[start EXTRACTED TEXT]

24x7 carbon-free energy (part one): expectations and realities

24×7 carbon-free energy (part one): expectations and realities

Data center operators that set net-zero goals will ultimately have to transition to 100% 24×7 carbon-free energy. But current technological limitations mean it is not economically feasible in most grid regions.

In the past decade, the digital infrastructure industry has embraced a definition of renewable energy use that combines the use of renewable energy credits (RECs), guarantees of origin (GOs) and carbon offsets to compensate for the carbon emissions of fossil fuel-based generation, and the consumption of renewable energy in the data center.

The first component is relatively easy to achieve and has not proved prohibitively expensive, so far. The second, which will increasingly be required, will not be so easy and will cause difficulty and controversy in the digital infrastructure industry (and many other industries) for years to come.

In the Uptime Institute Sustainability and Climate Change Survey 2022, a third of data center owners / operators reported buying RECs, GOs and other carbon offsets to support their renewable energy procurement and net-zero sustainability goals.

But many organizations, including some regulators and other influential bodies, are not happy that some operators are using RECs and GOs to claim their operations are carbon neutral with 100% renewable energy use. They argue that, with or without offsets, at least some of the electricity the data center consumes is responsible for carbon dioxide (CO2) emissions — which are measured in metric tonnes (MT) of CO2 per megawatt-hour (MWh).

[end EXTRACTED TEXT]
[start MATERIAL SHOWN]

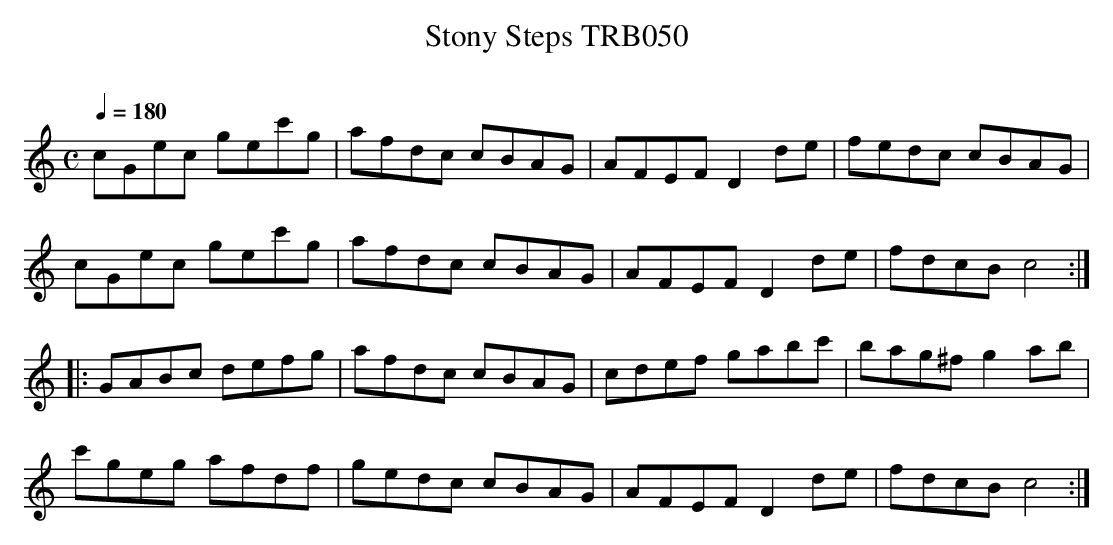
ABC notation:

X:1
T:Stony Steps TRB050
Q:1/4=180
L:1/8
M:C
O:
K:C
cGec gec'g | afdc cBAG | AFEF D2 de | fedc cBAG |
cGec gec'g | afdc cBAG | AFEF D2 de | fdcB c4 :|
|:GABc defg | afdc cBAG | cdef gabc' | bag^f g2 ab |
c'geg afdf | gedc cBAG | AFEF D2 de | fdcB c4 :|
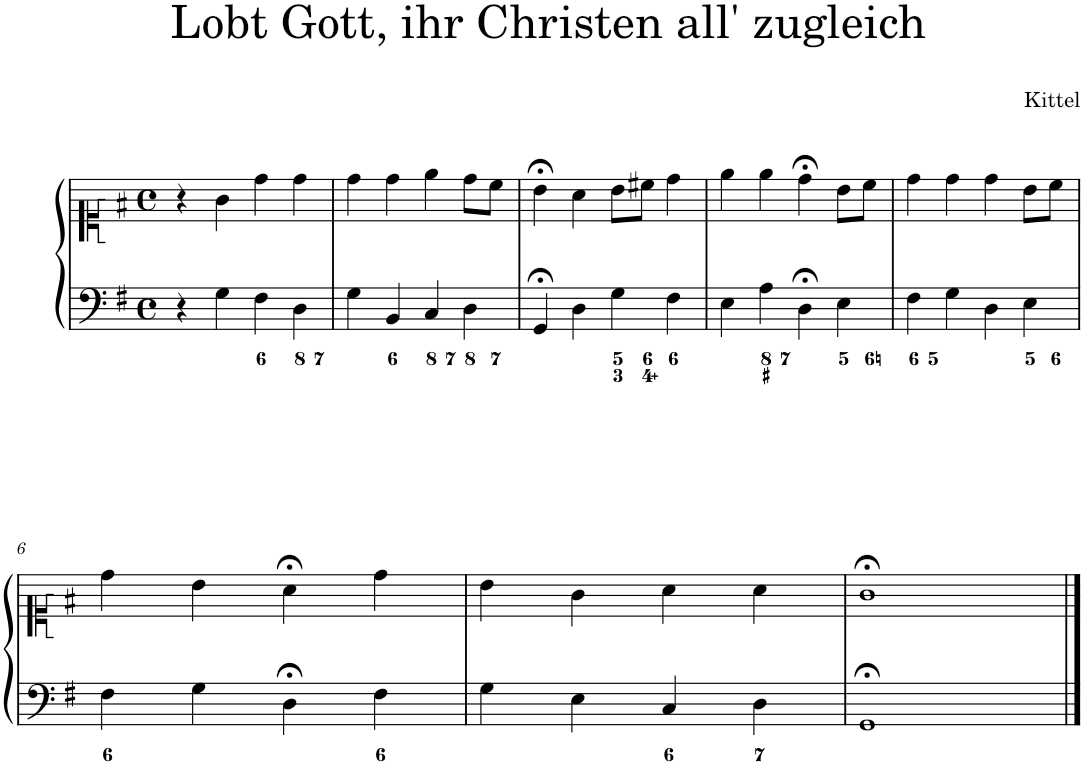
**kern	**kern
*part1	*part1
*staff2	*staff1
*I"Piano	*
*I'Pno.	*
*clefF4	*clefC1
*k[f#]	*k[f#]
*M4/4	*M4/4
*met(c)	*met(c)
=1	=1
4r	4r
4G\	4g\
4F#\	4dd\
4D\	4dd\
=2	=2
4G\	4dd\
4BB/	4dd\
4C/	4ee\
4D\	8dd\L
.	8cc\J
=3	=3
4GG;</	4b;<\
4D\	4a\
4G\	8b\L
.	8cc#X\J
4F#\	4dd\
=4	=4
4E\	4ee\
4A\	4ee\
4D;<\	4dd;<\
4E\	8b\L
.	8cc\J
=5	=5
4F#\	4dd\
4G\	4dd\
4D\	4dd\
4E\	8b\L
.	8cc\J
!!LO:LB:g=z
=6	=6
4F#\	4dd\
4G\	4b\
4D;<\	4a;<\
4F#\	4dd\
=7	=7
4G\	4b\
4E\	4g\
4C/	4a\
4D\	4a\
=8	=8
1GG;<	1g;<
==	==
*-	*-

[end MATERIAL SHOWN]

→ **REQUEST**: Set down the entire text above on 24×7 carbon-free energy word for word, keeping every line as it appears.

→ **PROBLEM SOLUTION**:
24x7 carbon-free energy (part one): expectations and realities

24×7 carbon-free energy (part one): expectations and realities

Data center operators that set net-zero goals will ultimately have to transition to 100% 24×7 carbon-free energy. But current technological limitations mean it is not economically feasible in most grid regions.

In the past decade, the digital infrastructure industry has embraced a definition of renewable energy use that combines the use of renewable energy credits (RECs), guarantees of origin (GOs) and carbon offsets to compensate for the carbon emissions of fossil fuel-based generation, and the consumption of renewable energy in the data center.

The first component is relatively easy to achieve and has not proved prohibitively expensive, so far. The second, which will increasingly be required, will not be so easy and will cause difficulty and controversy in the digital infrastructure industry (and many other industries) for years to come.

In the Uptime Institute Sustainability and Climate Change Survey 2022, a third of data center owners / operators reported buying RECs, GOs and other carbon offsets to support their renewable energy procurement and net-zero sustainability goals.

But many organizations, including some regulators and other influential bodies, are not happy that some operators are using RECs and GOs to claim their operations are carbon neutral with 100% renewable energy use. They argue that, with or without offsets, at least some of the electricity the data center consumes is responsible for carbon dioxide (CO2) emissions — which are measured in metric tonnes (MT) of CO2 per megawatt-hour (MWh).